Of course, human expulsion and takeovers have occurred time and again throughout history. Revisionist Zionist Jabotinsky spoke of this back in 1923. Does that give Israel the right to harm us, to modernize the punitive concept of winner-take-all, or to disperse indigenous people whose only crime is living where they do? Are Zionists still so stuck in their position that they can only act on the principle that might-makes-right, even if that means the death of us all? Are all those living here like the helpless baby, before the true mother spoke up? Here are 62 students willing to speak. I want to join them.

What do I ask in return for giving up my end of the struggle? I ask you, the Jewish people of Israel and you, their Zionist supporters in America, to do to us as you have asked the rest of the world to do to you. If Zionists demand compensation for the rights, land and money lost in the Holocaust, I want reparation for rights, land and money lost in our Catastrophe, which started in 1948, continued in 1967 and still goes on. It's difficult to admit the misdeeds of one's ancestors, but one need not repeat what one knows to have been wrong. I say to you 62 students, only a few years younger than I, "Help manage this land of ours, not destroy it. Keep responding to the wrong so that our land becomes a haven in which all people, men and women, Muslim, Christian or Jew, former citizens of other countries who come and those of us born here, have a voice, a vote, in what happens next. I call for my people's freedom to return and for releasing all the Palestinian political prisoners, who have paid for freedom with long years of their lives. We may not be able to reverse the past, but we have it in our power to serve all the people here now.
As for concessions, it is not reasonable to expect us to compromise while settlements expand. There is arrogance in "allowing" us to have our own State on land we lived on long before the arrival of Zionists. It is wrong to expect Gazans, many of whose families lost their livelihoods when Israelis seized their lands, to work for Israeli masters at substandard wages with no chance for re-education or advancement. Let's listen again to words that everyone hears nowadays, but this time with an ear to how we Palestinians hear them. Terrorism, the current catchword for evil, can come from a State as well as an individual. Who knows that better than you, the 62 Israeli high school seniors, and us, the people of occupied Palestine? I fear the future, yet my hope persists, buoyed by your letter. It is time for all of us who want happy and productive lives to reject the lies our governments or religious institutions teach through curricula designed to make the Other look evil. We should demonstrate to the warlords that neither side is entirely good or entirely evil.

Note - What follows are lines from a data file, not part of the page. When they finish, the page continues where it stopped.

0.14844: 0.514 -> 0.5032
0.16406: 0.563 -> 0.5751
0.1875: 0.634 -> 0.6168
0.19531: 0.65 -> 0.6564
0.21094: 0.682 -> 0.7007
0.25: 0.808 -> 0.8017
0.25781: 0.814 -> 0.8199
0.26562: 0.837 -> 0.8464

You 62 youths want to end occupation. We young Palestinians do as well. It's up to you and us to stop the violence committed by slingshot or tank. You cannot continue to live amid endless political conflict, fearful that every action by some branch of the Israeli government or a Zionist zealot will renew the violence and perhaps bring about your death. Resist, I ask you, the financial aid sent from American friends who say they want a promised land, but not enough to come live with you in your distress. We Palestinians cannot continue to endure the unnatural yoke of occupation, making concessions to a foreign country that does not care about us no matter what we give up.

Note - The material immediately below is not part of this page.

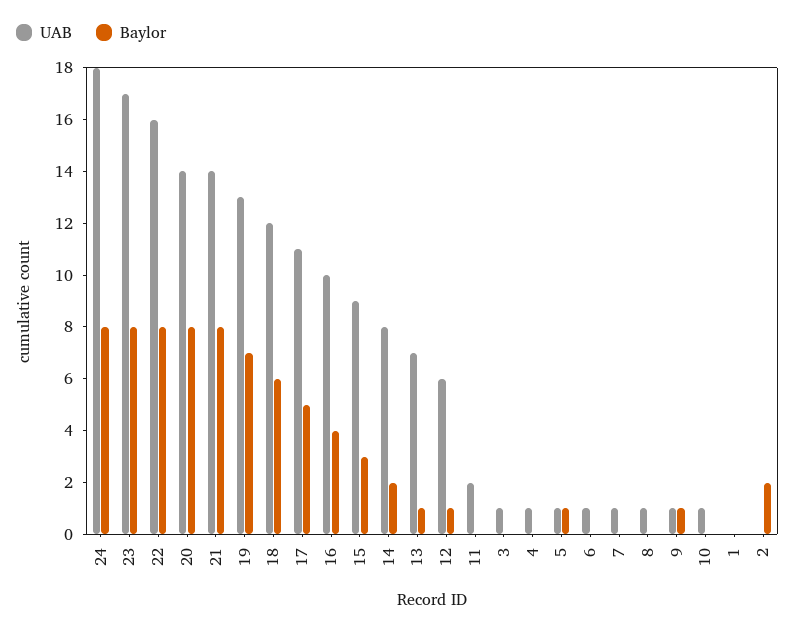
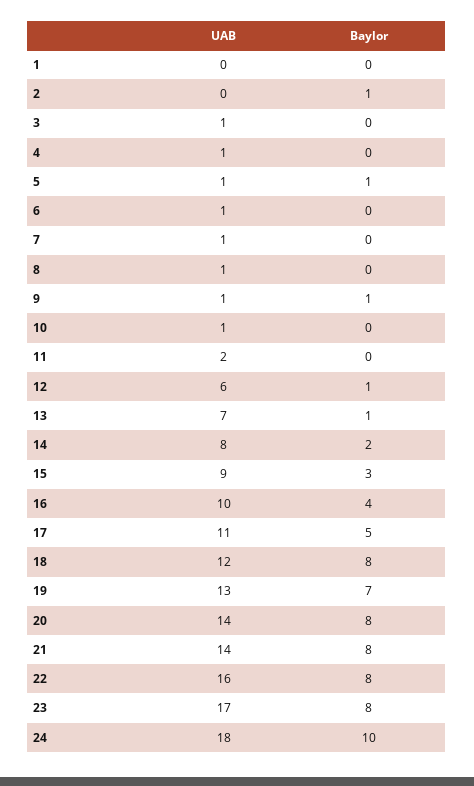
Baylor, 24: 8 -> 10
Baylor, 18: 6 -> 8
Baylor, 2: 2 -> 1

You are a beginning for me. Are you willing to live in harmony with me and other Palestinian youths here in this land of red earth, cacti, olive trees and orange groves and, yes, computers and technology that have nothing to do with weapons of mass destruction? You are not the zealots who come eager to transgress upon us. You give me hope. When can we get together?
* Samah Jabr is a physician and a lifelong resident of Jerusalem. This letter also appeared in the Palestinian Times, London.

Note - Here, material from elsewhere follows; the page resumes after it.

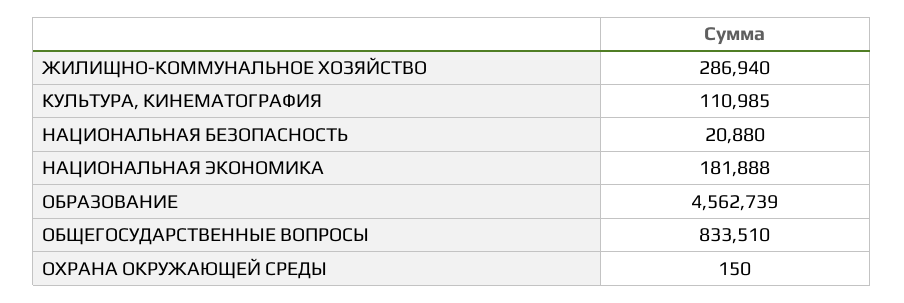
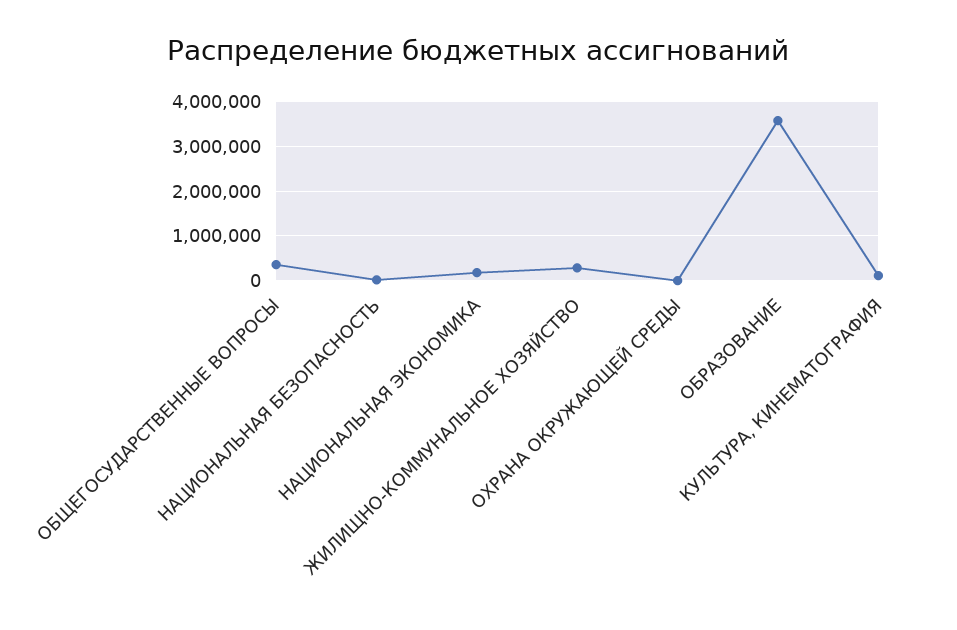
ОБРАЗОВАНИЕ: 4562739 -> 3600000
ОБЩЕГОСУДАРСТВЕННЫЕ ВОПРОСЫ: 833510 -> 400000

A Statement of Refusal on Grounds of Conscience

My name is Yair Hilu, and I am 18 years old. I have refused induction into Israel's army, and I will soon be sent to military prison for that. I have decided to write this statement before I am imprisoned because I believe that the reasons motivating me in my refusal are shared by many people.
When I am ordered to join a large and violent body such as the Israeli army, I should ask what activities it is engaged in and whom it serves. My parents, teachers and peers might answer that the army of the state is necessary to preserve my security and that of other citizens. I desire very much that there will be security for the citizens of Israel and for me. And still, I find this answer unsatisfactory. I fail to see how the pure Jewish space that the State of Israel has tried to create by force since its establishment can increase our security. I fail to see how the repression of the Palestinian resistance by means of state terror - even crueler and of wider scope than the counter-terror it provokes - serves the society that I am a part of. How does the activity of the state, implemented through the army, benefit me and those I care for? The 'sterile' Jewish space created by the State of Israel is a ghetto for its Jewish residents. It prevents them from integrating into the Middle East. Nobody is safe in this space - either Jews or Arabs.
Still, my opponents might claim, the State of Israel is a democracy and its army is the people's army. I wonder where these people live. I have no ability to affect the actions of the army, although my friends and I do try. I am unable to stop war, unemployment, inequality. The vast majority of Israeli citizens wish to change this state of affairs. And still, the state does everything to block peace, welfare and equality. Mysteriously, everything ends up serving the interests of capitalists and generals.
The Israeli military men and capitalists, together with their Palestinian peers, do everything they can to remain in power. Their mass media and educational system spread vicious nationalistic propaganda, hatred and fear. Thus they divide and rule us. They incite against each other Arabs and Jews, East and West, while they continue to reign. These are our real enemies, preventing us from attaining physical and economic security. Against them Arabs and Jews should stand together.
I am not willing to accept such a reality. Much less am I willing to contribute to it by serving in the Israeli army or in any other terrorist organisation.